▸ MATERIAL FOR THE TASK:
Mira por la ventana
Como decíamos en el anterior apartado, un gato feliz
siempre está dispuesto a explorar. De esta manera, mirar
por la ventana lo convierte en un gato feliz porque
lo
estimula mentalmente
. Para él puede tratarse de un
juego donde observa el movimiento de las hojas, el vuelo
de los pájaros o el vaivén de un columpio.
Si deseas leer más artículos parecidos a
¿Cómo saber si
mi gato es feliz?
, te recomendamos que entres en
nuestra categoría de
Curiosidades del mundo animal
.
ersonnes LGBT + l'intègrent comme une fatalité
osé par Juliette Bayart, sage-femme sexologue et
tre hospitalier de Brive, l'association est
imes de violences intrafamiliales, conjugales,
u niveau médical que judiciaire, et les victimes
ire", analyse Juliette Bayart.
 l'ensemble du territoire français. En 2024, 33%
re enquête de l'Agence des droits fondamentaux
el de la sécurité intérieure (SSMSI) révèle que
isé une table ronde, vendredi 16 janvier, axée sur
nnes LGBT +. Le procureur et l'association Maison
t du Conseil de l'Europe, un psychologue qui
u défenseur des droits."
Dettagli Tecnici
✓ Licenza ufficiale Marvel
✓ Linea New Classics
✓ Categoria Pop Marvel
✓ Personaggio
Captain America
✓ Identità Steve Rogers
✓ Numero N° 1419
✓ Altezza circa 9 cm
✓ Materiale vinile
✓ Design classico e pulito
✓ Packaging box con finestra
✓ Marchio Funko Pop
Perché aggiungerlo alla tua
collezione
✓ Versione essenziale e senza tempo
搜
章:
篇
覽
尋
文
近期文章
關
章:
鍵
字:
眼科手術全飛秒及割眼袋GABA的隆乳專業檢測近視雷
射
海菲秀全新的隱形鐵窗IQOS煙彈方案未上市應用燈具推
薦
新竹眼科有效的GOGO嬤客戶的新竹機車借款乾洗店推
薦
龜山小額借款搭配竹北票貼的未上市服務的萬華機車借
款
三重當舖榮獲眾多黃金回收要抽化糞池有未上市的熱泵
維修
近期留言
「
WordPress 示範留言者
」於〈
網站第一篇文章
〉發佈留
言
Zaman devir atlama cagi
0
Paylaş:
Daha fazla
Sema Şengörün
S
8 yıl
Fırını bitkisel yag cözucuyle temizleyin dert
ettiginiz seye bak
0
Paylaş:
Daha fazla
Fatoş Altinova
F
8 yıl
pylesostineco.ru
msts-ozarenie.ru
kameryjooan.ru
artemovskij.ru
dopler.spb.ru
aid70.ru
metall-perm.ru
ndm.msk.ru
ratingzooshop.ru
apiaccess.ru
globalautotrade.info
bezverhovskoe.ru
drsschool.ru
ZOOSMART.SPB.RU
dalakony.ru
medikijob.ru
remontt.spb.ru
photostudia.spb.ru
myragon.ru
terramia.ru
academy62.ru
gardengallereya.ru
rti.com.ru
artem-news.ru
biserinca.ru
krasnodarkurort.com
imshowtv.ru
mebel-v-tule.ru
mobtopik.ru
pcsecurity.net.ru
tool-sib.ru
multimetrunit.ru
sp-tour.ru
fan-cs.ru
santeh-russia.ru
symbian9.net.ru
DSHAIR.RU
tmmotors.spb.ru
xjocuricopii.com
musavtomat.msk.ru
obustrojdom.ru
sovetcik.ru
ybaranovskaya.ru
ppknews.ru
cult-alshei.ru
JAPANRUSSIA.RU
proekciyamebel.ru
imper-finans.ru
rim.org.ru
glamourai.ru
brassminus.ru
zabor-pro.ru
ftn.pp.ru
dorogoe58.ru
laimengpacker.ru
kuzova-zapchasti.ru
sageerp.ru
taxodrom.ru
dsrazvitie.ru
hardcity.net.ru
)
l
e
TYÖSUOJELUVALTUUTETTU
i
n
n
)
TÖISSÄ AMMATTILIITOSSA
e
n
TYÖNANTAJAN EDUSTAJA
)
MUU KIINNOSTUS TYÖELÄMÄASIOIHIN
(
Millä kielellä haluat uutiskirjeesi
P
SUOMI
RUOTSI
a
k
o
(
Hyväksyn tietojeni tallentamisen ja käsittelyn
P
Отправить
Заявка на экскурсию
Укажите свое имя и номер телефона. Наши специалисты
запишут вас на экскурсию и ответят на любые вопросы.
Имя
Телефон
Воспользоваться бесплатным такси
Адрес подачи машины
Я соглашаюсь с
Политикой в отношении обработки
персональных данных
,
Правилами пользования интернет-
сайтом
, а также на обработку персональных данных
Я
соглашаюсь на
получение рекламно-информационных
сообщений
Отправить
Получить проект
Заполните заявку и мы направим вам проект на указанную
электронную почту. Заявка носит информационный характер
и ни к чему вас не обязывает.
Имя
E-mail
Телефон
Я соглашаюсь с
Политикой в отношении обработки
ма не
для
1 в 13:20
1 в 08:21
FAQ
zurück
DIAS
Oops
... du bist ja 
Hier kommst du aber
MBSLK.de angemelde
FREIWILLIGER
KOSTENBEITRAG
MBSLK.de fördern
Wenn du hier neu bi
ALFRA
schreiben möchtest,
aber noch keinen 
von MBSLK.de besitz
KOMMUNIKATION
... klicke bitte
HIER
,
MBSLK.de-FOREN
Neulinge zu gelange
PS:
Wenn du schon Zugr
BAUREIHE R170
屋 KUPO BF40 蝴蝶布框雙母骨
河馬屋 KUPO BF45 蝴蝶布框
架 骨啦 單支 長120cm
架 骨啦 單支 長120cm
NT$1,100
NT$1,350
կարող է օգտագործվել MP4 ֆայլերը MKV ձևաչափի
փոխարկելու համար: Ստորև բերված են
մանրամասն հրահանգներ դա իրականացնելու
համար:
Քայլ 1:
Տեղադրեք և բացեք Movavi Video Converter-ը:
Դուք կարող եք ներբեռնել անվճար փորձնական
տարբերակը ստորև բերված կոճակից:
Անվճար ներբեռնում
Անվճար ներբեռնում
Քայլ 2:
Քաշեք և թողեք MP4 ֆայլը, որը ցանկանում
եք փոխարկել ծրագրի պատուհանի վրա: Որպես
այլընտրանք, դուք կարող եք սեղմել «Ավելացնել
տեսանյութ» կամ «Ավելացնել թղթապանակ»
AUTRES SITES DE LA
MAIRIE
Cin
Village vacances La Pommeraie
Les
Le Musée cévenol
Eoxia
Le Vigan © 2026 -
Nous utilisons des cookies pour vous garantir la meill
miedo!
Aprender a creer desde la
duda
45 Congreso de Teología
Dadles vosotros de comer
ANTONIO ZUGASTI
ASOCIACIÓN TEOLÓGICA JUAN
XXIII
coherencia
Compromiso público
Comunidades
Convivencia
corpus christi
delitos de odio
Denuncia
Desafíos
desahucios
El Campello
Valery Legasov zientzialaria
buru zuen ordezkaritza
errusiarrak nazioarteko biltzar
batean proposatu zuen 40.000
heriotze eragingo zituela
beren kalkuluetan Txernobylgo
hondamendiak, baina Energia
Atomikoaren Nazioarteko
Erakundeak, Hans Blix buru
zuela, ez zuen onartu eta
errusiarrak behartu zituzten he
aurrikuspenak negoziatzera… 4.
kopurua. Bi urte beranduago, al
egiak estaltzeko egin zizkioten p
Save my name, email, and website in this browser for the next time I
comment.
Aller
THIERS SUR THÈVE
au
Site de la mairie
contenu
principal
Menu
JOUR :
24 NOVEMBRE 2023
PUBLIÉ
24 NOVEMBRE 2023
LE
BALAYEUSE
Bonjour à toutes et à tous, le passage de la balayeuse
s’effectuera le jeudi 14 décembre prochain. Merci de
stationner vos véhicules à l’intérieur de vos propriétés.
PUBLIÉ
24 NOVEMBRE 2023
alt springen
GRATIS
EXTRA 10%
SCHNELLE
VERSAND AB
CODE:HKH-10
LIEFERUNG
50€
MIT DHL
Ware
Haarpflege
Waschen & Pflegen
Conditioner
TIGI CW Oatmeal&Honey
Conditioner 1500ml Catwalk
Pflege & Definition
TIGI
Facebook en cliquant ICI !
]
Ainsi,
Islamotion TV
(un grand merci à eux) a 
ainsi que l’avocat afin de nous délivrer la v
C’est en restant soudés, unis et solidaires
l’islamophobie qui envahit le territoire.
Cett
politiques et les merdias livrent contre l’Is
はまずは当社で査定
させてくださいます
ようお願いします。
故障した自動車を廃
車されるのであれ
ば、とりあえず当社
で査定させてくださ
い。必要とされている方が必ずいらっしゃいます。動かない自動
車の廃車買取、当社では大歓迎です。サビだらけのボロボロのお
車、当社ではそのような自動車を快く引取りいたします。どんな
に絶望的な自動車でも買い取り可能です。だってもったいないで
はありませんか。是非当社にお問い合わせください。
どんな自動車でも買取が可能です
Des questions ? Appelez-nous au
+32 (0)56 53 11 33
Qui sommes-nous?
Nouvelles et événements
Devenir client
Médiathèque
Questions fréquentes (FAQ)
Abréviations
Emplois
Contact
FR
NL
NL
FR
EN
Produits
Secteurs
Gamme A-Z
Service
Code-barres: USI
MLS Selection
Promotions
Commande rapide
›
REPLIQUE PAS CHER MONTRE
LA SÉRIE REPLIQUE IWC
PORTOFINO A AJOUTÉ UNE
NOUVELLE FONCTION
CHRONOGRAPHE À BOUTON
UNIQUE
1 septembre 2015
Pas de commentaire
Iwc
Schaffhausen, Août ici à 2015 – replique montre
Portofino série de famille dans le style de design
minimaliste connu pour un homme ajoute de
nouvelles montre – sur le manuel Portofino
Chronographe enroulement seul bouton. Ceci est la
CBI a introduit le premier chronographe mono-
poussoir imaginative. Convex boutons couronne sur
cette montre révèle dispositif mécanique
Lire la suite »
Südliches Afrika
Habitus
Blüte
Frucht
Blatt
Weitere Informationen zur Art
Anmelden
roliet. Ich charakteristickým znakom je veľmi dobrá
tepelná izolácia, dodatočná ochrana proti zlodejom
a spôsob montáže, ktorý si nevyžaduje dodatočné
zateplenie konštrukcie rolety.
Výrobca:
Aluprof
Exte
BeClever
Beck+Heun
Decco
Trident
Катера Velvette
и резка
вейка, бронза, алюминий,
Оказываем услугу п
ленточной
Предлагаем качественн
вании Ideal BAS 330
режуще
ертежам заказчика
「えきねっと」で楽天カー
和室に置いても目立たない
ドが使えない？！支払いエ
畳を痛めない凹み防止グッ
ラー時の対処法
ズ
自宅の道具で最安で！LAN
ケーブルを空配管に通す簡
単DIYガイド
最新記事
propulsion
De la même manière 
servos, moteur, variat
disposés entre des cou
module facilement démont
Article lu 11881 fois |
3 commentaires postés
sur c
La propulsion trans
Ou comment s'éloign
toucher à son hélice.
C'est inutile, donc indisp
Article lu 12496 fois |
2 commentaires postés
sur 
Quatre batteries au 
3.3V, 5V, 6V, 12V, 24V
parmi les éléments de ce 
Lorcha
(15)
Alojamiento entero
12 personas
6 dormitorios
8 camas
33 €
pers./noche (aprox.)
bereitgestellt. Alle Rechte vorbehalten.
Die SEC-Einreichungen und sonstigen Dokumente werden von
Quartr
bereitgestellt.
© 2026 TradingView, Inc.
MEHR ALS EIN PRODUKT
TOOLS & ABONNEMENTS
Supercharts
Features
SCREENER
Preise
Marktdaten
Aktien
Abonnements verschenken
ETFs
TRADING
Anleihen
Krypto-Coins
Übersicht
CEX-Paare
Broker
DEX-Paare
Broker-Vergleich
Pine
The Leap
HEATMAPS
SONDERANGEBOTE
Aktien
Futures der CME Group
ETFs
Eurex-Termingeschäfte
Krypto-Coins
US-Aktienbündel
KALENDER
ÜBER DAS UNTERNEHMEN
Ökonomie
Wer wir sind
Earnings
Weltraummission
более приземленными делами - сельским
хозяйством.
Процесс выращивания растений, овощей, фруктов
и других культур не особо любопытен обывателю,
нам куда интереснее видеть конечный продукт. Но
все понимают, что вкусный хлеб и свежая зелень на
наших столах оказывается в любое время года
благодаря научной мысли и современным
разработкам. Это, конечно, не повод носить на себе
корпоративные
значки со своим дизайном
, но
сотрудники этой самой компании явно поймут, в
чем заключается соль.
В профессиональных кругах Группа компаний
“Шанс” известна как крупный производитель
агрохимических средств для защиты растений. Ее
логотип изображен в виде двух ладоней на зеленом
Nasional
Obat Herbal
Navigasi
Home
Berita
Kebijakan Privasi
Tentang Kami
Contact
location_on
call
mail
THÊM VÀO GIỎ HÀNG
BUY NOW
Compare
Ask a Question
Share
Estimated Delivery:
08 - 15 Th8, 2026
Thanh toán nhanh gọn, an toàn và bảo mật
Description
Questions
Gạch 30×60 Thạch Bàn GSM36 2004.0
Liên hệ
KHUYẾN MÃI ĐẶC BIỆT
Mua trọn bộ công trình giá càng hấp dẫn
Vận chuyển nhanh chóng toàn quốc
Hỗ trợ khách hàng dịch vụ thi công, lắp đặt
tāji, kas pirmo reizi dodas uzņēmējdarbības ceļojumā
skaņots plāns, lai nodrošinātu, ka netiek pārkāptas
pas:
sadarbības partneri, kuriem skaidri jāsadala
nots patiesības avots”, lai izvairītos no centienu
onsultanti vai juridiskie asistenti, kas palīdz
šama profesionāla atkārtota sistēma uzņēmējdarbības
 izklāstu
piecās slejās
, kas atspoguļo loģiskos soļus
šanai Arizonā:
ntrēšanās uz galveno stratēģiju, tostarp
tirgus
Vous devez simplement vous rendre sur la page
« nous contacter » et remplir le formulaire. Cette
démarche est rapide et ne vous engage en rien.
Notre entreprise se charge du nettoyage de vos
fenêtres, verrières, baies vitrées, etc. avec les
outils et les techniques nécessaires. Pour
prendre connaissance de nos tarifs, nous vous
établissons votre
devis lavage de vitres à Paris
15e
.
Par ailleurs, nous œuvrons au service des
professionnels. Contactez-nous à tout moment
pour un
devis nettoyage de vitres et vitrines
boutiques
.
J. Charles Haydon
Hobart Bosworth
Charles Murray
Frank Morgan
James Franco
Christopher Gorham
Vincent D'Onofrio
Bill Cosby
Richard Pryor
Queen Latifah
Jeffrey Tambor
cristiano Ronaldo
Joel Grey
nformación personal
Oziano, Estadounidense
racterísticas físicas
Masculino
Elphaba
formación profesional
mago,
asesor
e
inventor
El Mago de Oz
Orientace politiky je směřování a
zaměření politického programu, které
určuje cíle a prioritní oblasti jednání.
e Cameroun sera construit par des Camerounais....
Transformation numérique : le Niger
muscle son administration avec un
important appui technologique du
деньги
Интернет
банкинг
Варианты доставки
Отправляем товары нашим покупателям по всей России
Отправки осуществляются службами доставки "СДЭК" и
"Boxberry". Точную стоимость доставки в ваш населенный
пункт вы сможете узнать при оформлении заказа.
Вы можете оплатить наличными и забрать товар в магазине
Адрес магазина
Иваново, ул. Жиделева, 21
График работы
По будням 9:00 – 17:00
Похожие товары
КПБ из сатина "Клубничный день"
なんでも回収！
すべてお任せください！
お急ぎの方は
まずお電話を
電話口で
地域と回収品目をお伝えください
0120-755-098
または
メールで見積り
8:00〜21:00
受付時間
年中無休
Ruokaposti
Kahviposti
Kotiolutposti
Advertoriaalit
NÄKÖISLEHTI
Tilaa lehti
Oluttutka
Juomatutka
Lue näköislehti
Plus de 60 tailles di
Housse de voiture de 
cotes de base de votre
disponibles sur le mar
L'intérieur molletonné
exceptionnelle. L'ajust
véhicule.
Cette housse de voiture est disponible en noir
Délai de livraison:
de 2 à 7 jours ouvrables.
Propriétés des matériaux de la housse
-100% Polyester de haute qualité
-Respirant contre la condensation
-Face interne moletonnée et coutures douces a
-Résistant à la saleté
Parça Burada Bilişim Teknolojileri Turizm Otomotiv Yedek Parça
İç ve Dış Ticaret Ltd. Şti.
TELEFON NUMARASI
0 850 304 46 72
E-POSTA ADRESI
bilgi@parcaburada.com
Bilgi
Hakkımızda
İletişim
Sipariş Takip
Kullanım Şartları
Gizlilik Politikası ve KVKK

▸ WORK ITEM:
Which lines in the listing have the string "товары"? Pick them out and copy them.

▸ WRITTEN SOLUTION:
Отправляем товары нашим покупателям по всей России
Похожие товары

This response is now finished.